Le parc roulant de Safra est encore ténu et s’est d’abord concentré en région Occitanie, avec les villes de Gaillac, Albi et Toulouse, qui possèdent chacune un exemplaire hybride électrique de première génération. Marseille est doté d’un modèle de seconde génération, comme le seront bientôt Castres et Albi. Les six premiers exemplaires en version hydrogène seront utilisés pour une ligne BHNS opérée par le SMT d’Artois-Gohelle. Pour répondre aux appels d’offres qui se « multiplient » comme des petits pains, en France comme à l’étranger, Safra indique qu’il est prêt à monter en puissance.
« Nous disposons actuellement d’une capacité de production de 15 unités par an, sachant qu’elle passera à 30 en 2019 avec un objectif de 200 par an en 2021-2023, toujours sur le site d’Albi », précise Jean Christophe Hoguet, ingénieur d’affaires de Safra. De quoi se positionner par exemple sur le projet Hyport porté par la région Occitanie et Engie pour mettre en place des stations-service à hydrogène dans les aéroports de Toulouse et Tarbes, avec une flotte de 55 véhicules dont cinq bus H2.

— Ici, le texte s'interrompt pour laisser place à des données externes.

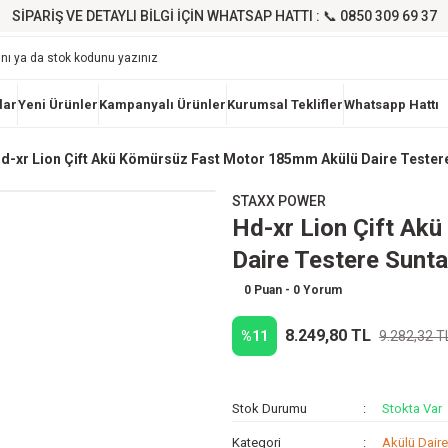
SİPARİŞ VE DETAYLI BİLGİ İÇİN WHATSAP HATTI : 📞 0850 309 69 37
lar
Yeni Ürünler
Kampanyalı Ürünler
Kurumsal Teklifler
Whatsapp Hattı
d-xr Lion Çift Akü Kömürsüz Fast Motor 185mm Akülü Daire Tester
STAXX POWER
Hd-xr Lion Çift Ak
Daire Testere Sunt
0 Puan - 0 Yorum
8.249,80 TL
%11
9.282,32 T
Stok Durumu
Stokta Var
Kategori
Akülü Daire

Pour autant, Safra n’a pas répondu à l’appel d’offre de renouvellement des bus parisien. Un marché jugé « hautement concurrentiel et surtout très gros », d’autant plus avec l’arrivée des constructeurs chinois. Safra ne craint pas non plus ces derniers. « Ces constructeurs vont-ils s’intéresser aux lots des agglomérations de 5 à 10 véhicules, qui souhaitent souvent des bus très personnalisés? Il y a donc de la place pour des acteurs comme nous, lance le patron de Safra. Nous sommes confiants en nos forces, tout en étant ouverts aux alliances. »
Le prix d’un bus hydrogène se situe en haut de la fourchette de l’électromobilité. « Notre version de 12 mètres, pour 100-108 passagers revient à 625 000 € en version hydrogène et 500 000/550 000 € pour une version électrique », détaille Jean-Christophe Hoguet. Pour rester compétitif par rapport à une solution diesel équivalente, qui tourne de 250 000 à 300 000 € selon les options, Safra doit faire preuve de pédagogie. « On s’y retrouve en termes de TCO à partir de 8 à 10 ans, pour une durée de vie de 15 à 20 ans », conclut Vincent Lemaire.
* Ce modèle répond aux exigences du groupe 1 du décret de la loi de transition énergétique puisqu’il peut être utilisé en pur électrique sur un périmètre donné, grâce au GPS embarqué.